• AIM OF THE TASK: Rewrite the items from the start through the line holding "protocolos impressos. Para", inclusive, with "Redcap" replaced by "REDCap" and everything else unchanged.

Segment Start: DATA SHOWN

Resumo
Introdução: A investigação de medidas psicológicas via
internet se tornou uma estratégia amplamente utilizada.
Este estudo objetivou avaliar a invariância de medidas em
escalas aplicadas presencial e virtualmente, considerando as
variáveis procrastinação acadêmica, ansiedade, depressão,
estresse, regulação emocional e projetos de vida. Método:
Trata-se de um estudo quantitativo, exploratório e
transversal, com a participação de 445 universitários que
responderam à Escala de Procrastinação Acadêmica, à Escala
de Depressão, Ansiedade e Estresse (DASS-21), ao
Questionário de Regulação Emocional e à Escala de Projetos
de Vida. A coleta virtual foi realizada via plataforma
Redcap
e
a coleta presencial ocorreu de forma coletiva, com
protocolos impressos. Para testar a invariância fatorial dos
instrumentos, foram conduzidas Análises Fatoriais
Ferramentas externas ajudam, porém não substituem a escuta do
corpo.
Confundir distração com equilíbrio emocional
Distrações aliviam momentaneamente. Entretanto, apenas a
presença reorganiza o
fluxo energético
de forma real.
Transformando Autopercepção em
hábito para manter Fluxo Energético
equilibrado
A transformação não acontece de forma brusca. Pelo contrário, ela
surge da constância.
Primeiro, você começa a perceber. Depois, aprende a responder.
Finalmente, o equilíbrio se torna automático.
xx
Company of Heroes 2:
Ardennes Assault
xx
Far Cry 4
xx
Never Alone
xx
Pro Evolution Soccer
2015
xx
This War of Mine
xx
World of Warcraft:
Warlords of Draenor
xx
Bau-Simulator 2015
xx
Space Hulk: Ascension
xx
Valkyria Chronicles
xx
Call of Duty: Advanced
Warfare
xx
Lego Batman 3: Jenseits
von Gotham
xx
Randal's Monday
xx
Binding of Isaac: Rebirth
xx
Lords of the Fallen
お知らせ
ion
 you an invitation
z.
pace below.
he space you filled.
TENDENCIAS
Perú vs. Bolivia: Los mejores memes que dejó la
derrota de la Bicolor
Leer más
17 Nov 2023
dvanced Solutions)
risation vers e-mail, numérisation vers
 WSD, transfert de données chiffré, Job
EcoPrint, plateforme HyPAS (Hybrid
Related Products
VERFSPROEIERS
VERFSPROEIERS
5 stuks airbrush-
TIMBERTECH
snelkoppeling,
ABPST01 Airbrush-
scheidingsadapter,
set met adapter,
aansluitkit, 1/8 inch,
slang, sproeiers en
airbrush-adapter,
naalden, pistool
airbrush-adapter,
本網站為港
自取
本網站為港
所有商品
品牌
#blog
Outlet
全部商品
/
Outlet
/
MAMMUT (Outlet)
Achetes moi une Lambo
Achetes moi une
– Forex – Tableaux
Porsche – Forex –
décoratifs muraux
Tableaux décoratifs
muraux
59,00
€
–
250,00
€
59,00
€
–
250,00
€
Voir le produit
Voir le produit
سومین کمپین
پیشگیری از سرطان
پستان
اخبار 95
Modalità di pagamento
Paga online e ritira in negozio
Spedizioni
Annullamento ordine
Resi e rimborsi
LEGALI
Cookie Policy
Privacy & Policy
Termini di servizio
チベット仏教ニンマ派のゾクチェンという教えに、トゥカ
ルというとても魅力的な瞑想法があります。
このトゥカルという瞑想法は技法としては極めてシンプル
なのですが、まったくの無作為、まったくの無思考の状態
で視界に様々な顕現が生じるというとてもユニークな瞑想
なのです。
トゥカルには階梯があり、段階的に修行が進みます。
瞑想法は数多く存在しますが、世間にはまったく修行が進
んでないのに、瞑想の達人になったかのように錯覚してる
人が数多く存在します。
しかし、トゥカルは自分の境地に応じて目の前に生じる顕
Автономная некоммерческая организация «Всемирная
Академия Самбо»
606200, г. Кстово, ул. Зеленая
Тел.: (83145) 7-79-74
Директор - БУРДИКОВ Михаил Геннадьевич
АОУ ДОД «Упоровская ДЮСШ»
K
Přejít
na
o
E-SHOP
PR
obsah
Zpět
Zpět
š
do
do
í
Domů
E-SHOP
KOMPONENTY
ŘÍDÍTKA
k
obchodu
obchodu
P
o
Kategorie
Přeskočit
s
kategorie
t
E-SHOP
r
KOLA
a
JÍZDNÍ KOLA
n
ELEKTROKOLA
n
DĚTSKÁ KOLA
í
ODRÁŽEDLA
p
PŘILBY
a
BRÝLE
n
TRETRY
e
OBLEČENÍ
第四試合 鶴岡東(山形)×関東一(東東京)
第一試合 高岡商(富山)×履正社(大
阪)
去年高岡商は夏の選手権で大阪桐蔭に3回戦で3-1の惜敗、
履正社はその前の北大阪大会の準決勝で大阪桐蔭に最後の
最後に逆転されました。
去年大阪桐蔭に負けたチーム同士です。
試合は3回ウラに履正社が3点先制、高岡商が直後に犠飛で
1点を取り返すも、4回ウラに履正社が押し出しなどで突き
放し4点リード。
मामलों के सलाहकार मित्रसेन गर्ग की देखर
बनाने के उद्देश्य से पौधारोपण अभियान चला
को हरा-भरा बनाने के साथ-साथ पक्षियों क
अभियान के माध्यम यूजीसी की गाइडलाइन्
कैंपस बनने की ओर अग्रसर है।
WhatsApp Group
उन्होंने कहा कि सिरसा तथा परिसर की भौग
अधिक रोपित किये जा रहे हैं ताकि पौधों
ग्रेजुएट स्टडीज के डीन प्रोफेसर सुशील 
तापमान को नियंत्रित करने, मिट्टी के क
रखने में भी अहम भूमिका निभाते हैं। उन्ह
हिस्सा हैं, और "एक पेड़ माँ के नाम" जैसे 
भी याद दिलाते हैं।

Segment End: DATA SHOWN

• RESULT OF THIS EXERCISE:
Resumo
Introdução: A investigação de medidas psicológicas via
internet se tornou uma estratégia amplamente utilizada.
Este estudo objetivou avaliar a invariância de medidas em
escalas aplicadas presencial e virtualmente, considerando as
variáveis procrastinação acadêmica, ansiedade, depressão,
estresse, regulação emocional e projetos de vida. Método:
Trata-se de um estudo quantitativo, exploratório e
transversal, com a participação de 445 universitários que
responderam à Escala de Procrastinação Acadêmica, à Escala
de Depressão, Ansiedade e Estresse (DASS-21), ao
Questionário de Regulação Emocional e à Escala de Projetos
de Vida. A coleta virtual foi realizada via plataforma
REDCap
e
a coleta presencial ocorreu de forma coletiva, com
protocolos impressos. Para testar a invariância fatorial dos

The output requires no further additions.